■ Activity: In the forum thread below, how many years does one poster say separate their second and third children?

■ Document excerpt:

+--

Only you and your dp/dh can make the decision, but you have to think about what is important to you. We decided we ARE going to ttc for number 4 because nights out aren't too important to me and having a large family is, and hey, who needs sleep anyway, and the smell of poo can be quite sweet...

Hope you find the right decision for your family, see you around the boards

nlsrhtr · 27/09/2007 17:14

Hi,
My ds will be 15, and dd will be 13 when the new baby comes in late February.

dollydonuts · 27/09/2007 17:55

thanks squork for your comments.We also don't go out a great deal,so wouldn't be giving up regular nights out. Good luck trying for no 4.

dollydonuts · 27/09/2007 18:10

Hi nlsrhtr.How do you feel about having a 13 year age gap?

Reags · 02/10/2007 07:34

Hi girl's,
I'm a newbie on here ......... on the whole the "age gap" thing seems to be a positive for the families involved. I had DS1 just over 10 years ago. Have had a horrible struggle / journey to get to this stage we are at now. Had two ectopics and 5 m/c over the last 6 years so finally resorted ti IVF to complete our family. Glad to say I'm just over 24 weeks pregnant (4th ivf attempt)with a DD.
DS seems to have taken the news fine and is very excited about his new little sis. I just hope it doesn't turn into the "green eyed monster" and he continues to tell me how much he is going to HELP me !! After so long ............. although I cant wait I'm dreading the sleepless nights ect X

lillypie · 02/10/2007 08:08

Hi there,
I have a 21 year gap between my second and third children and it's been fantastic!

I love being a mummy again and my boys adore their little sister.

JJ2ndTime · 07/10/2007 14:27

Hello ladies! I'm JJ and new to mumsnet. My son is 13 and I am expecting my second child end of Fen next year.

+--

■ Data shown:
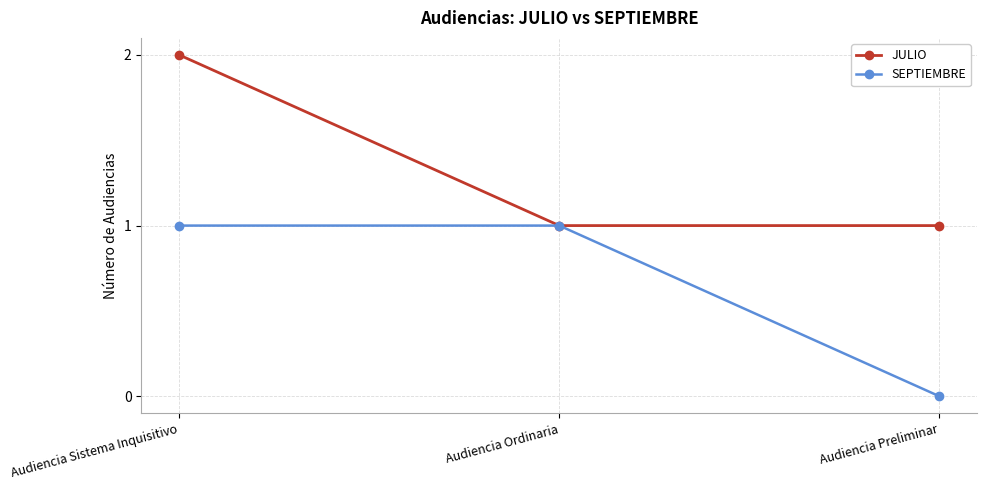

What is the average value of the SEPTIEMBRE series?

1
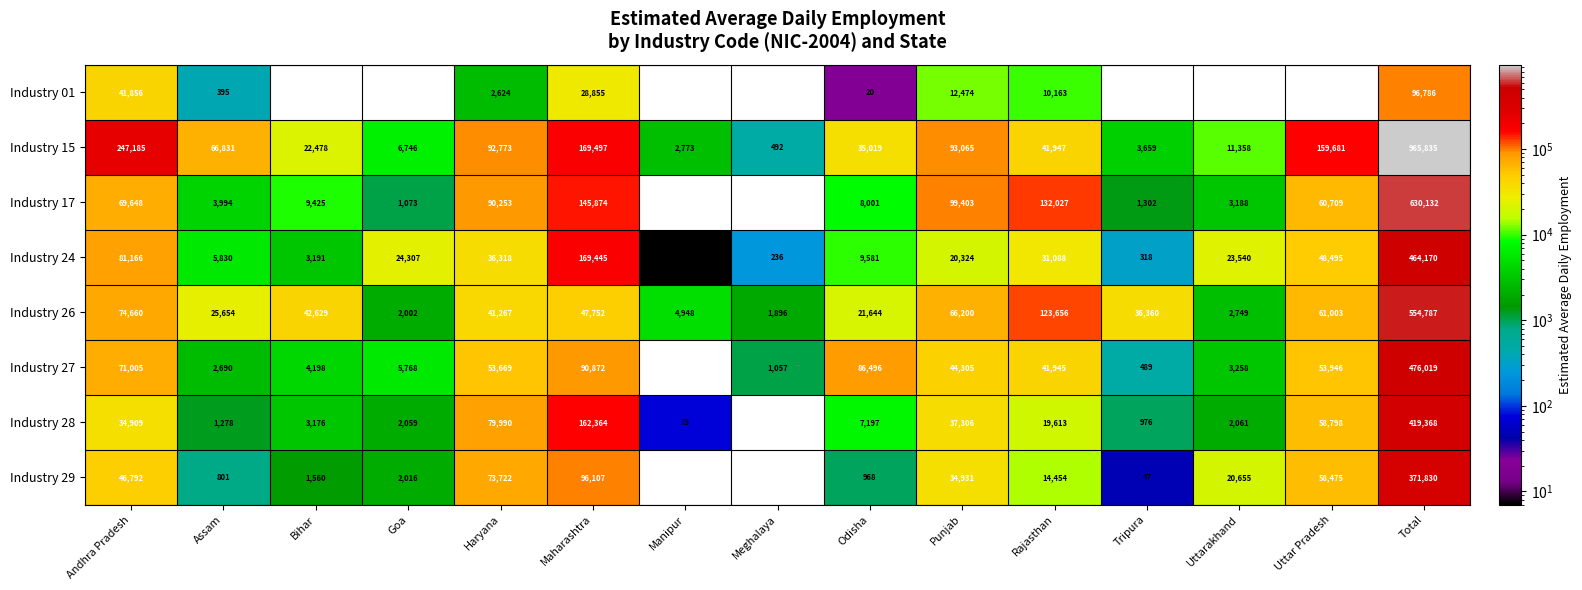

Which series changed the most between Haryana and Punjab?

Industry 28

+--

■ Answer to this task: 21 years.